JAKARTA,MENITINI.COM – Pemerintah menegaskan bahwa informasi yang menyebut produk asal Amerika Serikat (AS) bisa masuk ke Indonesia tanpa sertifikasi halal adalah keliru. Penegasan ini disampaikan Sekretaris Kabinet Teddy Indra Wijaya dalam keterangan tertulis, Minggu (22/2/2026).
“Ada yang bilang kalau produk AS masuk ke Indonesia tanpa sertifikasi halal? Jadi singkatnya begini: Itu tidak benar,” tulis Seskab Teddy.

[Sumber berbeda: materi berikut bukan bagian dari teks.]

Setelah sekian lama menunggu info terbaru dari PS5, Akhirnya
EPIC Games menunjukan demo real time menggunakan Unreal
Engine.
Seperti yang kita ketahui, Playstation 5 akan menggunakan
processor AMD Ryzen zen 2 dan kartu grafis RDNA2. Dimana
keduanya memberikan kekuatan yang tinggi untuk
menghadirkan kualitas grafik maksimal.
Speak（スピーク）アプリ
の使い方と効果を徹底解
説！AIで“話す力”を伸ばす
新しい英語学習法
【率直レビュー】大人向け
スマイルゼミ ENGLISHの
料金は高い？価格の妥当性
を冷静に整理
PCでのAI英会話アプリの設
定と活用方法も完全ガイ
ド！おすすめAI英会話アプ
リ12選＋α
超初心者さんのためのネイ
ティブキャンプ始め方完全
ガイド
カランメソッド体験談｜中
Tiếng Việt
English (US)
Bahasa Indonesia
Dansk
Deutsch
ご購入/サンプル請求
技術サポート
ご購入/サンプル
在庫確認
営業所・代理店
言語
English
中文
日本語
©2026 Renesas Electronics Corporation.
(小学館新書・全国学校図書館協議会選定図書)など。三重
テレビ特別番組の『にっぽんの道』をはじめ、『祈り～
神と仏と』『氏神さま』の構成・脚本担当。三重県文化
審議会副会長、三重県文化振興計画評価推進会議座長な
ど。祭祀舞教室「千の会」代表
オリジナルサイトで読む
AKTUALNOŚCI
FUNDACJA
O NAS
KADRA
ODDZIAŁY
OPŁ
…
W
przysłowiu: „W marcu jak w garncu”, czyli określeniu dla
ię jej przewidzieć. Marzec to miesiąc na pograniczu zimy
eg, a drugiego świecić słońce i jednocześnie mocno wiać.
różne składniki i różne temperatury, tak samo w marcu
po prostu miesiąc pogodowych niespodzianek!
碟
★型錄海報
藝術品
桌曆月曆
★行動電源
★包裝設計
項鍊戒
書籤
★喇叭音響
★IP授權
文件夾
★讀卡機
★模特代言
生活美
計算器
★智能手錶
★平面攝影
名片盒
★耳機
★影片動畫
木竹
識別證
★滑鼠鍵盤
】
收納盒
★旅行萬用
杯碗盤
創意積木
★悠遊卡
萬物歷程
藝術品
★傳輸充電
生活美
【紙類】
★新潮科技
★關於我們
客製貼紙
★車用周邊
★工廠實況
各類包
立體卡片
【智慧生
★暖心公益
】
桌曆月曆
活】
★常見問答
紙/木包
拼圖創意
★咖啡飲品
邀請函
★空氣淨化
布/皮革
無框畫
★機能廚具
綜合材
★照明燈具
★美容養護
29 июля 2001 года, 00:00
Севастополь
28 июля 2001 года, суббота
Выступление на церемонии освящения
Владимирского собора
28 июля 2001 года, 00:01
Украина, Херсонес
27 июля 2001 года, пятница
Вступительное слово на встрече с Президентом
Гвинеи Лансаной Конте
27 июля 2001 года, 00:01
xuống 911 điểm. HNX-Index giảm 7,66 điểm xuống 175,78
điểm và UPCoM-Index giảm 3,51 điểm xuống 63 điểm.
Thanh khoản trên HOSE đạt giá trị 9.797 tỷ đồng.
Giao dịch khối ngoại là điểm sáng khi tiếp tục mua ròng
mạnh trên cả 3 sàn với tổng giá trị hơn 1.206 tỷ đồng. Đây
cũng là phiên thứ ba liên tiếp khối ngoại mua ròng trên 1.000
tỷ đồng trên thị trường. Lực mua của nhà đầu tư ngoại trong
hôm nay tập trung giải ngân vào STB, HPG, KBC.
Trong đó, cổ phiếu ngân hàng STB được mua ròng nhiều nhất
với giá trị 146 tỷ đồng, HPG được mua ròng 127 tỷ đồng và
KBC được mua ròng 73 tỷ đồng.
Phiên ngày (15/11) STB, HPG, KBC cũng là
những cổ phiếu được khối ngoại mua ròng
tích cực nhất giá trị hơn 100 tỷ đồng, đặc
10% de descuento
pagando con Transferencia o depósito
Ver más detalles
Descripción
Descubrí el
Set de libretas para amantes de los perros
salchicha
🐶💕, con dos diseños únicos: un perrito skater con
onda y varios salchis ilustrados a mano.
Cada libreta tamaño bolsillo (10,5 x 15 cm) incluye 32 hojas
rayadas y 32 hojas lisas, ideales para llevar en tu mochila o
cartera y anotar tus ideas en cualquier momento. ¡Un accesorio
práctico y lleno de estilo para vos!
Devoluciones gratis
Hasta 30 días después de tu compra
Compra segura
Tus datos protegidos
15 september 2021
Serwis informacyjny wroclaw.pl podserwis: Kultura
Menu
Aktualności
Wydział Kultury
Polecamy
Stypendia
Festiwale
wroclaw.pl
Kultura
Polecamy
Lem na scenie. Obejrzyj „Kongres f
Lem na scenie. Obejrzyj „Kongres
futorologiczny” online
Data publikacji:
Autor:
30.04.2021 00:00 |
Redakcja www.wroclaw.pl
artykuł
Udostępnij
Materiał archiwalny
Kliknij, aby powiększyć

Ia memastikan, seluruh produk yang termasuk kategori wajib halal tetap harus memenuhi ketentuan peraturan perundang-undangan yang berlaku di Indonesia. Tidak ada pengecualian, termasuk untuk produk impor dari AS.
“Produk yang wajib bersertifikasi pasti harus ada label halalnya, baik dari badan halal di AS maupun badan halal di Indonesia,” jelasnya.
Teddy menjelaskan, di Amerika Serikat terdapat sejumlah lembaga sertifikasi halal yang diakui, seperti Halal Transactions of Omaha (HTO) dan Islamic Food and Nutrition Council of America (IFANCA). Sementara di Indonesia, proses sertifikasi halal dilaksanakan oleh Badan Penyelenggara Jaminan Produk Halal (BPJPH).
Selain ketentuan halal, produk tertentu seperti kosmetik dan alat kesehatan juga tetap wajib mengantongi izin edar dari Badan Pengawas Obat dan Makanan (BPOM) sebelum dipasarkan di dalam negeri.